Environmental News from India:
- Assam faced two severe waves of flood this year, the first one in May and then again in June, which crippled cities and rural areas.
- Silchar, the second largest city of Assam faced its worst flood in living memory with more than 80% of the city is inundated.
- Assam received 62% above normal rainfall in the premonsoon season from March to May this year– 672.1 mm instead of an average of 414.6 mm, the highest in ten years. This is the primary cause behind the devastation, though human-caused disturbances have aggravated the situation.
On the edge of National Highway 31 in Assam, where floodwater had completely submerged the paddy fields, 43-year-old Rahisuddin was waiting with his wife and five children. Rahisuddin, a resident of Kakoti Gaon, under the Raha subdivision of Nagaon district in the state was waiting for a boat to go back to his village and check on his house. His family, along with most other Kakoti Gaon residents, had left the village after the first wave of flood in May and was now living, with their cattle and whatever belongings they could bring with them, in makeshift camps made of tarpaulins.
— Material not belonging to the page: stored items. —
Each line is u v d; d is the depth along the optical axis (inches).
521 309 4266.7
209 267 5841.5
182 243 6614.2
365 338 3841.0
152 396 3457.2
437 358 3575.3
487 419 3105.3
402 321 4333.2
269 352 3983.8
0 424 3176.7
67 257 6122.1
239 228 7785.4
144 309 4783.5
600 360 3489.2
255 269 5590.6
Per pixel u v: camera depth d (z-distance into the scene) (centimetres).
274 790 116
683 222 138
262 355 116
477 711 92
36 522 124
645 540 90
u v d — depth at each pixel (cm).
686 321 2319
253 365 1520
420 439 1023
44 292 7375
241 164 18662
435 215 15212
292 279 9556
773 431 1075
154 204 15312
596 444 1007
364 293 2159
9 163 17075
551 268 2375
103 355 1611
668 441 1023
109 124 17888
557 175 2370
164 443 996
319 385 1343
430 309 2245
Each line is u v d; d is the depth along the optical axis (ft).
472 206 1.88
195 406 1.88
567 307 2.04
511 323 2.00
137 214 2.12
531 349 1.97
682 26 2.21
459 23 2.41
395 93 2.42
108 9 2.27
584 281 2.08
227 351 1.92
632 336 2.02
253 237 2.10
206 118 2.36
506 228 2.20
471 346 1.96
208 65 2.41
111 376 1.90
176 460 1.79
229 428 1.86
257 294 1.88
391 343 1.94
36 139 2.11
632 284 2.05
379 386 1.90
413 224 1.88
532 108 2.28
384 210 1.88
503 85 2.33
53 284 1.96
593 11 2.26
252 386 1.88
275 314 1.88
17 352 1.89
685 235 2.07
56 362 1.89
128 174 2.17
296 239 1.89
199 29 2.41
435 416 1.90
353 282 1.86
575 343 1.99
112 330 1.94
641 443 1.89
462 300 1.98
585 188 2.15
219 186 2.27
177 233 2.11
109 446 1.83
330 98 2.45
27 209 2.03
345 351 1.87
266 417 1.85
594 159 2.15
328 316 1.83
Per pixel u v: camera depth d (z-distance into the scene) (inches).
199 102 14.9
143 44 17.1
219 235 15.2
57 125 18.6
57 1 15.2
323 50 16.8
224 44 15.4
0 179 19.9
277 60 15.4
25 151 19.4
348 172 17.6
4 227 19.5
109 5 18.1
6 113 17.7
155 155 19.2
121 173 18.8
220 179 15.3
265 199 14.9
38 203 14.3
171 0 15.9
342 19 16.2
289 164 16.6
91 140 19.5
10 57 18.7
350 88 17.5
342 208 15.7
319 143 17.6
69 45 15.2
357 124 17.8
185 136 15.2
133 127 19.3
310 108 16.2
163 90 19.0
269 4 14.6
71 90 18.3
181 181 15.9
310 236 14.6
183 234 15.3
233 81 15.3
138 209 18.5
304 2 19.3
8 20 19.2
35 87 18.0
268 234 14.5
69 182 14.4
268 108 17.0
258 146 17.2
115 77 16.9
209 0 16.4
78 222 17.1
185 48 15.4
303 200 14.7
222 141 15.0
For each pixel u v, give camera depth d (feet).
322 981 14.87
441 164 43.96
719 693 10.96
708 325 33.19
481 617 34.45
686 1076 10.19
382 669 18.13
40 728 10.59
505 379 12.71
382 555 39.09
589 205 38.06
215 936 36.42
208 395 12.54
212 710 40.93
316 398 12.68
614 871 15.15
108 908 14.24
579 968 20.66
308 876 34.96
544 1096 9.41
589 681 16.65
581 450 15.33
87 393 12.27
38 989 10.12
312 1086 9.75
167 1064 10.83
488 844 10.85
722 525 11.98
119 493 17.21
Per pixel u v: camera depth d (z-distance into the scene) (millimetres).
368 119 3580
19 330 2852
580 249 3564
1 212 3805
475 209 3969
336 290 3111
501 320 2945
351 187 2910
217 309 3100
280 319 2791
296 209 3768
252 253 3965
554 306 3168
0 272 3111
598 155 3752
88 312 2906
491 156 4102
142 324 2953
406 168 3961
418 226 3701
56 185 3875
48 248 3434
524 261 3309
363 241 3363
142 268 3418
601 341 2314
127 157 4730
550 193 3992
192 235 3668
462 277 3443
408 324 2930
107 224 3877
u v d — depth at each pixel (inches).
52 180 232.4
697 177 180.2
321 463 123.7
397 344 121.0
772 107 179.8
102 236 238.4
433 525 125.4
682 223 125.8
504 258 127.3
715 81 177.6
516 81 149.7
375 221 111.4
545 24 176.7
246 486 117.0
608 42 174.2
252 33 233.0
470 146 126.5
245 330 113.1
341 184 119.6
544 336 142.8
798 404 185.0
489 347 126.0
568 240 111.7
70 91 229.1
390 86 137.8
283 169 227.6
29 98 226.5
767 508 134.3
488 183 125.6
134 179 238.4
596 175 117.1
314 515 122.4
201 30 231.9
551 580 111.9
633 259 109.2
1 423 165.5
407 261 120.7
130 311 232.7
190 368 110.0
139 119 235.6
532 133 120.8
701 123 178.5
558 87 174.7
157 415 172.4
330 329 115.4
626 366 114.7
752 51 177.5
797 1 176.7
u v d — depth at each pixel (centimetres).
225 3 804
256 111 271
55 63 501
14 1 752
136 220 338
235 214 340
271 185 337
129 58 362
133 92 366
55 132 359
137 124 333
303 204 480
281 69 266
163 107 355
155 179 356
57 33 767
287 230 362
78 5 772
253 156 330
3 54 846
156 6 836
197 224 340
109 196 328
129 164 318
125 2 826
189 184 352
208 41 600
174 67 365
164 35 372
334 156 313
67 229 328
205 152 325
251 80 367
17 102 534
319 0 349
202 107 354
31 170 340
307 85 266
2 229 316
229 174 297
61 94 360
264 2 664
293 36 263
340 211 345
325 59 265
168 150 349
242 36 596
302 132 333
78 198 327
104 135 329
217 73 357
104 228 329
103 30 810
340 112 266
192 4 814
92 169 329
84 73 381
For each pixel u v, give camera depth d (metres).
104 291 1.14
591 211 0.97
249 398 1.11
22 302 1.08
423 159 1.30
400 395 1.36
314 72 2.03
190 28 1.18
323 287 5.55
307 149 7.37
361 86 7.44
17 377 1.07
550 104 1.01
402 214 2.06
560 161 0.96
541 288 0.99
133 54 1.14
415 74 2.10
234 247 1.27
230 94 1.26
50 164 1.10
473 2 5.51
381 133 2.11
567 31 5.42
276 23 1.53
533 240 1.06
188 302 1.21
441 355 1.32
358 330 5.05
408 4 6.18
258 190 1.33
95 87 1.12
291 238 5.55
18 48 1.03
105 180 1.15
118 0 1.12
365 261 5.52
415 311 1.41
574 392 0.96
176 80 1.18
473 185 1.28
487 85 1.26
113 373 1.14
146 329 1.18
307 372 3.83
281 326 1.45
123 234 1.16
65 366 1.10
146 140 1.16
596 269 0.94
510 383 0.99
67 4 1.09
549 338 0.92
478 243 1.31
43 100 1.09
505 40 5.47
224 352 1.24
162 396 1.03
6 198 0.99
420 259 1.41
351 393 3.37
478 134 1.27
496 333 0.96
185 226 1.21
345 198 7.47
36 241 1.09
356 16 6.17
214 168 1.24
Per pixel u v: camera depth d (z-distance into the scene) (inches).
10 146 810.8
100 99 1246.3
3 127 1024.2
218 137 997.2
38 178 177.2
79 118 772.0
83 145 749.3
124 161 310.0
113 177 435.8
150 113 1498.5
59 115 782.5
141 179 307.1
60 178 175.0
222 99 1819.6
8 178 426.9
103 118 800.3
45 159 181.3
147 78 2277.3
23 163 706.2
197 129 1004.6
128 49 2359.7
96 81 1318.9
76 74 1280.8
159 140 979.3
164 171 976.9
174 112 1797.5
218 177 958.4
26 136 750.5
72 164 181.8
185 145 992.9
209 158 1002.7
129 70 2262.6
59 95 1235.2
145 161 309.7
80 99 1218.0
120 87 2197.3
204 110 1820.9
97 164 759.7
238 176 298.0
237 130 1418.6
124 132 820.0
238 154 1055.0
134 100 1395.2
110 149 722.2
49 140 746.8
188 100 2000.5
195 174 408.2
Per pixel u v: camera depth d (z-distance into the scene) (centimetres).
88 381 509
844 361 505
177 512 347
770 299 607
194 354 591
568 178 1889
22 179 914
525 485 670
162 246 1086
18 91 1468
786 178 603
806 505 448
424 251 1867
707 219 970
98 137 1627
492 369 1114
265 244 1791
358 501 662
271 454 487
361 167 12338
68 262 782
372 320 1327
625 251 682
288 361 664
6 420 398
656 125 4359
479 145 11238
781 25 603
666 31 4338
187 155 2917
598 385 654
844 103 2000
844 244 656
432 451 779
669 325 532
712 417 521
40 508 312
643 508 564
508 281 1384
He was bargaining with a boatman who was ferrying people at a fare of Rs. 20 per person. “Won’t give anything more than Rs. 10 per person,” Rahisuddin told the boatman. When asked why he was going back to his village now, he told Mongabay-India that he wanted to take a chance to see if the water has receded a bit. “We left the village after the first wave of flood in May and for the last one month, we have been moving from one place to the other. Like most people in my village, I work as a daily wager and catch fish sometimes, but now because of the flood, I don’t have any employment.”
“Initially, we took shelter at Chapormukh railway station as it was not flooded. Then we moved here to the highway for the last 15 days. It is very difficult living like this with my children. So if the situation in the village improves a bit, I will go back to my house,” Rahisuddin said.
When Rahisuddin managed to reach his mud house with a tin roof, he found the rooms flooded with water up to his chest. When Mongabay-India contacted him over the phone the next day, he said it was impossible to stay there. “We are staying near the railway track on the Chapormukh railway station. Hundreds of other families are also staying at the railway station now.”
Rahisuddin and his family are one of the millions who have been hit by this year’s flood in Assam. As per the latest flood bulletin released by the Assam State Disaster Management Authority (ASDMA), 31,54,556 people in 2,675 villages in 26 districts are currently affected. As many as 3,12,085 people are currently staying in 560 relief camps across the state. The death toll so far is 151.